Figure 5.11 shows Petro Canada (1982) dip line 503a through Parcel 5 starting on the LaHave Platform, across the faulted basin hingeline, out into the Huron Subbasin and continuing to the South Griffin Ridge. Salt evacuation and diapirism has strongly influenced Jurassic Mic Mac progradation into the Huron Subbasin as detailed in Figure 5.6. Good Jurassic reservoir sands at Esperanto K-78 can be correlated to clinoforms that are expanding into this basin.
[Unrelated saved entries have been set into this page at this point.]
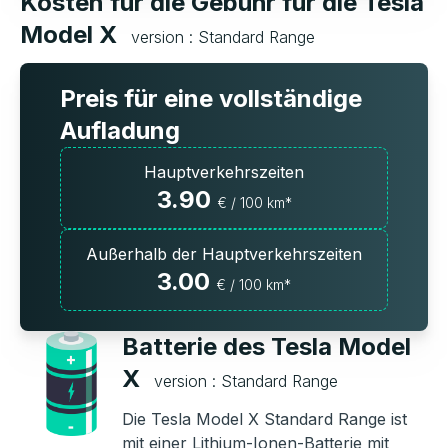
Kosten für die Gebühr für die Tesla
Model X
version : Standard Range
Preis für eine vollständige
Aufladung
Hauptverkehrszeiten
3.90
€ / 100 km*
Außerhalb der Hauptverkehrszeiten
3.00
€ / 100 km*
Batterie des Tesla Model
X
version : Standard Range
Die Tesla Model X Standard Range ist
mit einer Lithium-Ionen-Batterie mit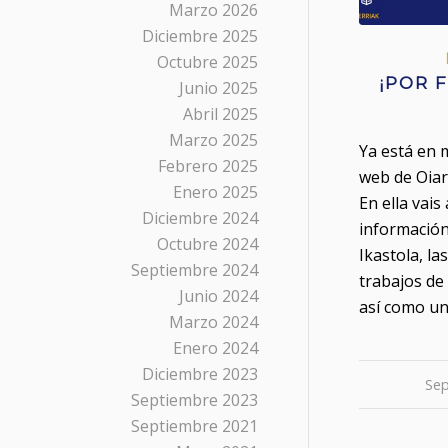
Marzo 2026
Diciembre 2025
Octubre 2025
¡POR 
Junio 2025
Abril 2025
Marzo 2025
Ya está en 
Febrero 2025
web de Oiar
Enero 2025
En ella vais
Diciembre 2024
información
Octubre 2024
Ikastola, la
Septiembre 2024
trabajos de
Junio 2024
así como un
Marzo 2024
Enero 2024
Diciembre 2023
Sep
Septiembre 2023
Septiembre 2021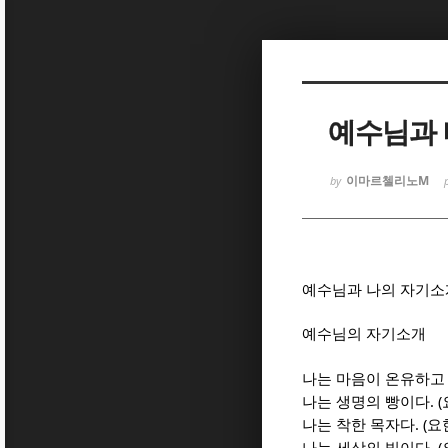
Sketchbook
Sketchbook
예수님과 
이마르첼리노M
by
Sketchbook
Sketchbook
예수님과 나의 자기
예수님의 자기소개
나는 마음이 온유하고
. (
나는 생명의 빵이다
. (
나는 착한 목자다
요
. (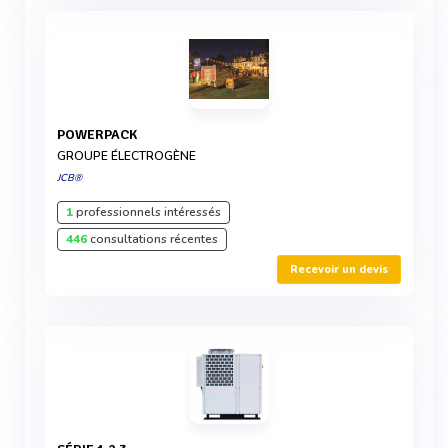
POWERPACK
GROUPE ÉLECTROGÈNE
JCB®
1
professionnels intéressés
446
consultations récentes
Recevoir un devis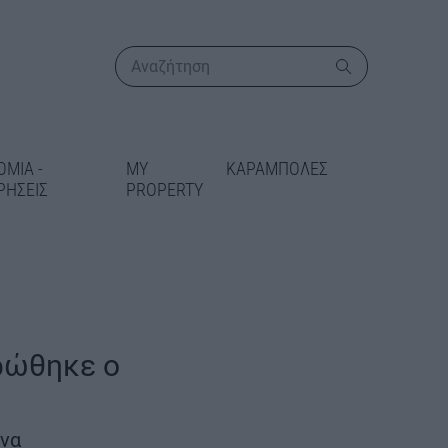
ΟΜΙΑ -
MY
ΚΑΡΑΜΠΟΛΕΣ
ΡΗΣΕΙΣ
PROPERTY
ΠΕΡΙΣΣΟΤΕΡΑ
ρώθηκε ο
ικατάσταση
 στις Γραμμές
ένα
δίδεται 5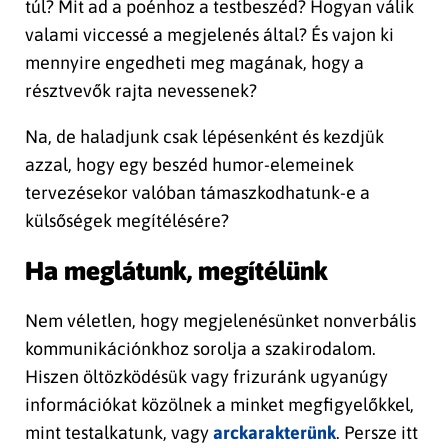
túl? Mit ad a poénhoz a testbeszéd? Hogyan válik
valami viccessé a megjelenés által? És vajon ki
mennyire engedheti meg magának, hogy a
résztvevők rajta nevessenek?
Na, de haladjunk csak lépésenként és kezdjük
azzal, hogy egy beszéd humor-elemeinek
tervezésekor valóban támaszkodhatunk-e a
külsőségek megítélésére?
Ha meglátunk, megítélünk
Nem véletlen, hogy megjelenésünket nonverbális
kommunikációnkhoz sorolja a szakirodalom.
Hiszen öltözködésük vagy frizuránk ugyanúgy
információkat közölnek a minket megfigyelőkkel,
mint testalkatunk, vagy
arckarakterünk
. Persze itt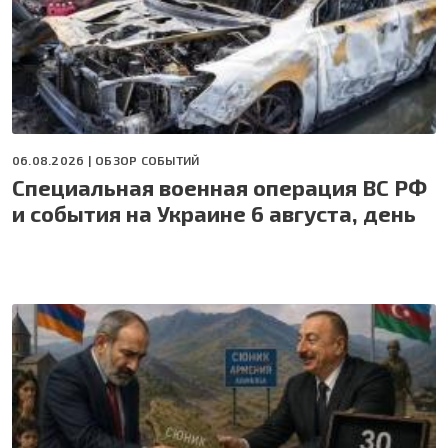
06.08.2026 |
ОБЗОР СОБЫТИЙ
Специальная военная операция ВС РФ
и события на Украине 6 августа, день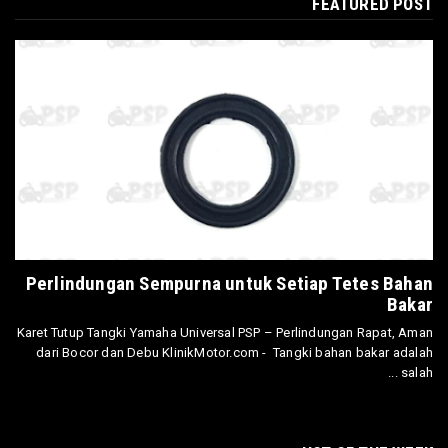
FEATURED POST
Perlindungan Sempurna untuk Setiap Tetes Bahan
Bakar
Karet Tutup Tangki Yamaha Universal PSP – Perlindungan Rapat, Aman
dari Bocor dan Debu KlinikMotor.com - Tangki bahan bakar adalah
salah ...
Salt expelled along the South Griffin Ridge provides opportunities for traps that could be defined with 3D seismic data.The South Griffin J-13 well (1984) was drilled to 5900m in the Late Jurassic Mic Mac above the South Griffin Ridge. Although no hydrocarbons were encountered in this well, the South Griffin Ridge provides plenty of faulting and structuring with the Naskapi shale providing a much better seal in this area.

Parcel 6

The Petro Canada (1982) dip seismic line 4055 selected to illustrate play concepts in Parcel 6 also crosses a small portion of Parcel 5 on the LaHave Platform (Figure 5.12). This line intersects numerous Jurassic and Cretaceous progradational packages interpreted to consist of both clastics and carbonates. This line is also shown in Figure 5.6 with an enhanced interpretation based on lithologies intersected in nearby wells.

Potential plays within Parcel 6 are rollover anticlines in the high net to gross Jurassic and Cretaceous intervals, subsalt traps in the southern end of the parcel near the South Griffin Ridge (beneath a poorly imaged salt canopy?) and interbedded clastic and carbonate systems similar to that penetrated in the Louisbourg J-47 well (Figures 5.6 and 5.12).